Oui, et c’est ce paradoxe qui m’a inspiré le film, en grande partie : la technique et l’art sont constamment en lutte. La technique évoque la machine, la performance sportive, alors que l’art renvoie au contraire… Cette contradiction existe surtout dans le jazz, bien plus que dans le rock : la précision extrême est indispensable, alors que c’est par excellence une musique de rebelles qui expriment leur liberté ! Cette lutte étrange m’intéresse, moi qui ait été apprenti batteur de jazz. Je viens de là, je sais donc que le fantasme du jazzmen, c’est d’arriver à faire des choses dont le corps humain est a priori incapable. C’est le seul moyen pour rencontrer l’art, aux termes de ses efforts. Le film est consacré à ce moment-là, ce moment où l’on cherche l’art.

Considérez-vous que votre héros finit par le trouver, et que la méthode de Fletcher, son professeur, était à ce titre justifiée ? 

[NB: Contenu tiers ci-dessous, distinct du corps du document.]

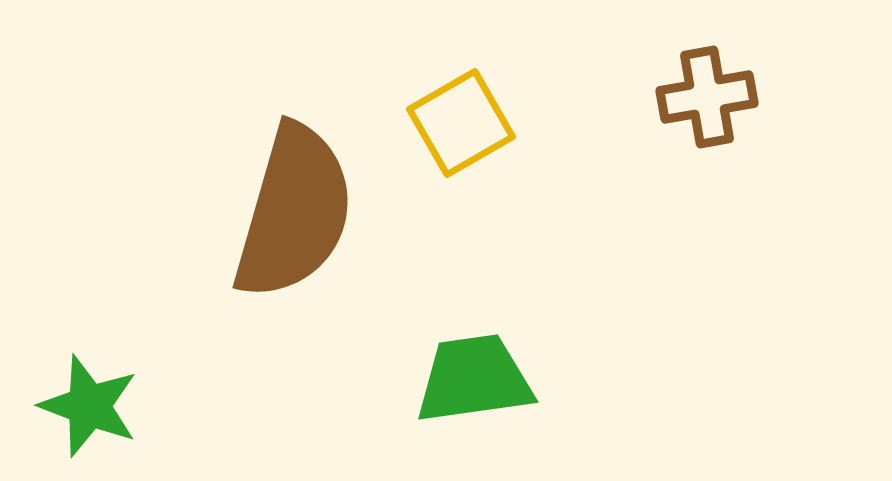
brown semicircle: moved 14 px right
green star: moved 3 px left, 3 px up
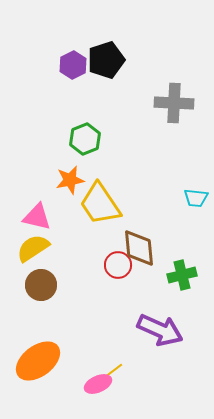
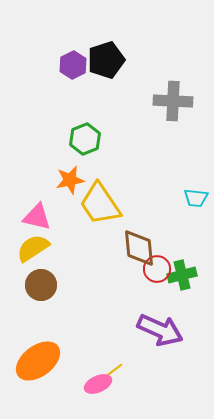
gray cross: moved 1 px left, 2 px up
red circle: moved 39 px right, 4 px down
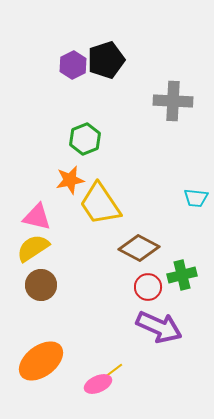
brown diamond: rotated 57 degrees counterclockwise
red circle: moved 9 px left, 18 px down
purple arrow: moved 1 px left, 3 px up
orange ellipse: moved 3 px right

La question reste ouverte. On ne peut pas nier qu’il y a une tradition de la cruauté dans le jazz. Les chefs d’orchestre tyranniques sont monnaie courante. Parfois, leur cruauté produit quelque chose, parfois non. Mais dans les cas où elle fonctionne, la question est : est-ce que le jeu en vaut la chandelle ? D’un côté, je suis plutôt humaniste par nature, je trouve cette tradition douloureuse, mais d’un autre côté, j’aime l’art… Je crois qu’il faut choisir. L’autre jour, je parlais de Paris avec mon producteur, de l’architecture haussmannienne, de cette géométrie extraordinaire… Il a fallu beaucoup de souffrance pour bâtir la ville : supprimer des foyers, déplacer des familles.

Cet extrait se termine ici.